## TASK STATEMENT
Every record, from the first line to the last, needs to be given again exactly.

## EXERCISE MATERIALS
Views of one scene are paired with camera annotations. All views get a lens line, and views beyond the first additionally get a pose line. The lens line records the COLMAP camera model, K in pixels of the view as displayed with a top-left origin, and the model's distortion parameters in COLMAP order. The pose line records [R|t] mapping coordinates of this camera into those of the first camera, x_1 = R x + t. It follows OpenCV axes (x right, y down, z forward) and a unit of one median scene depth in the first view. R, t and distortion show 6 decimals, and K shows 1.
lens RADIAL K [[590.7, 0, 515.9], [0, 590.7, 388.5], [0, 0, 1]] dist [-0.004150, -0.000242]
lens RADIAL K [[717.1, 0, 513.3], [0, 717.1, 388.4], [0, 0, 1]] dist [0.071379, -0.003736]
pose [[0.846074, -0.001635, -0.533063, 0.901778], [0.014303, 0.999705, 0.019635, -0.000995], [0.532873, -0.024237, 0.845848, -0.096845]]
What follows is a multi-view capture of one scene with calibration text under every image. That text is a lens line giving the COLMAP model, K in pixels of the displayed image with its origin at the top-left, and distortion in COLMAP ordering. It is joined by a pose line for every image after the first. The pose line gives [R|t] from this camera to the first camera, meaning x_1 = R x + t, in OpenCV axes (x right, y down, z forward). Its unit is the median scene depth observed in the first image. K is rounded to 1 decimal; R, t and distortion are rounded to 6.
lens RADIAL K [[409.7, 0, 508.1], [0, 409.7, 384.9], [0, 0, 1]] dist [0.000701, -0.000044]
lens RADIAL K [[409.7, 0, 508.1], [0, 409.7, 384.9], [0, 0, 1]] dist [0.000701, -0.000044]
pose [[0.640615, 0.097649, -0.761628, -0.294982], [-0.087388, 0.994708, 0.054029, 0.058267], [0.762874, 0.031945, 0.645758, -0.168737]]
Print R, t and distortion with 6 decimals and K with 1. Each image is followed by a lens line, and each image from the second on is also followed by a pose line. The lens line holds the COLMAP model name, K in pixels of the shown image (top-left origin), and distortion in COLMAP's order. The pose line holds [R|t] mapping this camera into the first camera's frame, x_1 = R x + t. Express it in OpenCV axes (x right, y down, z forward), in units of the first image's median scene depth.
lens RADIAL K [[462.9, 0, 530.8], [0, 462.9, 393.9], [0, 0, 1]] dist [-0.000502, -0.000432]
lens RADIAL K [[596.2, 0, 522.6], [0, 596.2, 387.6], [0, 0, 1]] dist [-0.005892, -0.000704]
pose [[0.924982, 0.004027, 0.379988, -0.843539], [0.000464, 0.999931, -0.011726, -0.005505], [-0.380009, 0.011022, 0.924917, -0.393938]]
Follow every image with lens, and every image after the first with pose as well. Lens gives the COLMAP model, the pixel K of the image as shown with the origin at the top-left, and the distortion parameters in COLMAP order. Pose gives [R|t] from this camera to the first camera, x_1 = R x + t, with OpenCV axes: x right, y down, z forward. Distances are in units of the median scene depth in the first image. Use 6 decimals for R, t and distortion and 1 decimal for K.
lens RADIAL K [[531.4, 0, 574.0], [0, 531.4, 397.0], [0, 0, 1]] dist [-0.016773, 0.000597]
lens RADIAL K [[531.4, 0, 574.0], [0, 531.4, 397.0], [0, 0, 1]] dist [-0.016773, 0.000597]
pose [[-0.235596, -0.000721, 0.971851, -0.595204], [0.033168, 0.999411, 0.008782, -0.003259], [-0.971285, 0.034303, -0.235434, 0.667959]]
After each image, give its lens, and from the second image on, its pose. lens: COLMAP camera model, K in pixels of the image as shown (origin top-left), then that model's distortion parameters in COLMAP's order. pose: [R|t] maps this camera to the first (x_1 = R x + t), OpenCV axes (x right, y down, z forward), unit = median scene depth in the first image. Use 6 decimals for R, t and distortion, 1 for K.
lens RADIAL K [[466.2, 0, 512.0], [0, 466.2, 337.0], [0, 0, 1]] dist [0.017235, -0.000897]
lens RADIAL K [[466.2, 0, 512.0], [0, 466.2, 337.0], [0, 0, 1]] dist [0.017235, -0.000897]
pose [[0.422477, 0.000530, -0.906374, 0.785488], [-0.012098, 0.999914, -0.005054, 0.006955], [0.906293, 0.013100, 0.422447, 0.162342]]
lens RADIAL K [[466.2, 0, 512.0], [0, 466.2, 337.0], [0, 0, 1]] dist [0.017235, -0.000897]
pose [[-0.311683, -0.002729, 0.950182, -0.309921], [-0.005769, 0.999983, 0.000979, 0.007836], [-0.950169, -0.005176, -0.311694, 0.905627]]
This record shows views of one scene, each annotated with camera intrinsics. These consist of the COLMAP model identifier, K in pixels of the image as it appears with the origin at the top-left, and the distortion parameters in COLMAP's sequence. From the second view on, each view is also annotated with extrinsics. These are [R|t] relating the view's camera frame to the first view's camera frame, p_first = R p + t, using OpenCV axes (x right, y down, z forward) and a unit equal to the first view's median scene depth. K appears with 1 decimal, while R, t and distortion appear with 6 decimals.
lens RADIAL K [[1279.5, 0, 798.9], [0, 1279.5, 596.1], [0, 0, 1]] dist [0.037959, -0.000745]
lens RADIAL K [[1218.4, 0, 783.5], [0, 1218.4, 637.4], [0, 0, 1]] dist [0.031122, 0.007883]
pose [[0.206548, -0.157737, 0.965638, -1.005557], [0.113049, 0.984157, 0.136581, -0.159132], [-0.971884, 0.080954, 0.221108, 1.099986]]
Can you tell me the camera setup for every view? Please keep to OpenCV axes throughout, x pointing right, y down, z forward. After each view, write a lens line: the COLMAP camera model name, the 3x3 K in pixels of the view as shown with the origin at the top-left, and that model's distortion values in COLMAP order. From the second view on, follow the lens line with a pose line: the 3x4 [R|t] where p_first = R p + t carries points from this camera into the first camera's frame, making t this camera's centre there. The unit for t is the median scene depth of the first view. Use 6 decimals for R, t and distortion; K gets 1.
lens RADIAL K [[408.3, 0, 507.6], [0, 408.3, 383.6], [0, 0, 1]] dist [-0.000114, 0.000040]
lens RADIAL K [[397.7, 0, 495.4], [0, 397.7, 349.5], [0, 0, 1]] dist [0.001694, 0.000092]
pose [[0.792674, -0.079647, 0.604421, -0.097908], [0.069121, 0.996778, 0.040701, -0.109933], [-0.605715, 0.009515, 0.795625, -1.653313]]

## TASK OUTPUT
Views of one scene are paired with camera annotations. All views get a lens line, and views beyond the first additionally get a pose line. The lens line records the COLMAP camera model, K in pixels of the view as displayed with a top-left origin, and the model's distortion parameters in COLMAP order. The pose line records [R|t] mapping coordinates of this camera into those of the first camera, x_1 = R x + t. It follows OpenCV axes (x right, y down, z forward) and a unit of one median scene depth in the first view. R, t and distortion show 6 decimals, and K shows 1.
lens RADIAL K [[590.7, 0, 515.9], [0, 590.7, 388.5], [0, 0, 1]] dist [-0.004150, -0.000242]
lens RADIAL K [[717.1, 0, 513.3], [0, 717.1, 388.4], [0, 0, 1]] dist [0.071379, -0.003736]
pose [[0.846074, -0.001635, -0.533063, 0.901778], [0.014303, 0.999705, 0.019635, -0.000995], [0.532873, -0.024237, 0.845848, -0.096845]]
What follows is a multi-view capture of one scene with calibration text under every image. That text is a lens line giving the COLMAP model, K in pixels of the displayed image with its origin at the top-left, and distortion in COLMAP ordering. It is joined by a pose line for every image after the first. The pose line gives [R|t] from this camera to the first camera, meaning x_1 = R x + t, in OpenCV axes (x right, y down, z forward). Its unit is the median scene depth observed in the first image. K is rounded to 1 decimal; R, t and distortion are rounded to 6.
lens RADIAL K [[409.7, 0, 508.1], [0, 409.7, 384.9], [0, 0, 1]] dist [0.000701, -0.000044]
lens RADIAL K [[409.7, 0, 508.1], [0, 409.7, 384.9], [0, 0, 1]] dist [0.000701, -0.000044]
pose [[0.640615, 0.097649, -0.761628, -0.294982], [-0.087388, 0.994708, 0.054029, 0.058267], [0.762874, 0.031945, 0.645758, -0.168737]]
Print R, t and distortion with 6 decimals and K with 1. Each image is followed by a lens line, and each image from the second on is also followed by a pose line. The lens line holds the COLMAP model name, K in pixels of the shown image (top-left origin), and distortion in COLMAP's order. The pose line holds [R|t] mapping this camera into the first camera's frame, x_1 = R x + t. Express it in OpenCV axes (x right, y down, z forward), in units of the first image's median scene depth.
lens RADIAL K [[462.9, 0, 530.8], [0, 462.9, 393.9], [0, 0, 1]] dist [-0.000502, -0.000432]
lens RADIAL K [[596.2, 0, 522.6], [0, 596.2, 387.6], [0, 0, 1]] dist [-0.005892, -0.000704]
pose [[0.924982, 0.004027, 0.379988, -0.843539], [0.000464, 0.999931, -0.011726, -0.005505], [-0.380009, 0.011022, 0.924917, -0.393938]]
Follow every image with lens, and every image after the first with pose as well. Lens gives the COLMAP model, the pixel K of the image as shown with the origin at the top-left, and the distortion parameters in COLMAP order. Pose gives [R|t] from this camera to the first camera, x_1 = R x + t, with OpenCV axes: x right, y down, z forward. Distances are in units of the median scene depth in the first image. Use 6 decimals for R, t and distortion and 1 decimal for K.
lens RADIAL K [[531.4, 0, 574.0], [0, 531.4, 397.0], [0, 0, 1]] dist [-0.016773, 0.000597]
lens RADIAL K [[531.4, 0, 574.0], [0, 531.4, 397.0], [0, 0, 1]] dist [-0.016773, 0.000597]
pose [[-0.235596, -0.000721, 0.971851, -0.595204], [0.033168, 0.999411, 0.008782, -0.003259], [-0.971285, 0.034303, -0.235434, 0.667959]]
After each image, give its lens, and from the second image on, its pose. lens: COLMAP camera model, K in pixels of the image as shown (origin top-left), then that model's distortion parameters in COLMAP's order. pose: [R|t] maps this camera to the first (x_1 = R x + t), OpenCV axes (x right, y down, z forward), unit = median scene depth in the first image. Use 6 decimals for R, t and distortion, 1 for K.
lens RADIAL K [[466.2, 0, 512.0], [0, 466.2, 337.0], [0, 0, 1]] dist [0.017235, -0.000897]
lens RADIAL K [[466.2, 0, 512.0], [0, 466.2, 337.0], [0, 0, 1]] dist [0.017235, -0.000897]
pose [[0.422477, 0.000530, -0.906374, 0.785488], [-0.012098, 0.999914, -0.005054, 0.006955], [0.906293, 0.013100, 0.422447, 0.162342]]
lens RADIAL K [[466.2, 0, 512.0], [0, 466.2, 337.0], [0, 0, 1]] dist [0.017235, -0.000897]
pose [[-0.311683, -0.002729, 0.950182, -0.309921], [-0.005769, 0.999983, 0.000979, 0.007836], [-0.950169, -0.005176, -0.311694, 0.905627]]
This record shows views of one scene, each annotated with camera intrinsics. These consist of the COLMAP model identifier, K in pixels of the image as it appears with the origin at the top-left, and the distortion parameters in COLMAP's sequence. From the second view on, each view is also annotated with extrinsics. These are [R|t] relating the view's camera frame to the first view's camera frame, p_first = R p + t, using OpenCV axes (x right, y down, z forward) and a unit equal to the first view's median scene depth. K appears with 1 decimal, while R, t and distortion appear with 6 decimals.
lens RADIAL K [[1279.5, 0, 798.9], [0, 1279.5, 596.1], [0, 0, 1]] dist [0.037959, -0.000745]
lens RADIAL K [[1218.4, 0, 783.5], [0, 1218.4, 637.4], [0, 0, 1]] dist [0.031122, 0.007883]
pose [[0.206548, -0.157737, 0.965638, -1.005557], [0.113049, 0.984157, 0.136581, -0.159132], [-0.971884, 0.080954, 0.221108, 1.099986]]
Can you tell me the camera setup for every view? Please keep to OpenCV axes throughout, x pointing right, y down, z forward. After each view, write a lens line: the COLMAP camera model name, the 3x3 K in pixels of the view as shown with the origin at the top-left, and that model's distortion values in COLMAP order. From the second view on, follow the lens line with a pose line: the 3x4 [R|t] where p_first = R p + t carries points from this camera into the first camera's frame, making t this camera's centre there. The unit for t is the median scene depth of the first view. Use 6 decimals for R, t and distortion; K gets 1.
lens RADIAL K [[408.3, 0, 507.6], [0, 408.3, 383.6], [0, 0, 1]] dist [-0.000114, 0.000040]
lens RADIAL K [[397.7, 0, 495.4], [0, 397.7, 349.5], [0, 0, 1]] dist [0.001694, 0.000092]
pose [[0.792674, -0.079647, 0.604421, -0.097908], [0.069121, 0.996778, 0.040701, -0.109933], [-0.605715, 0.009515, 0.795625, -1.653313]]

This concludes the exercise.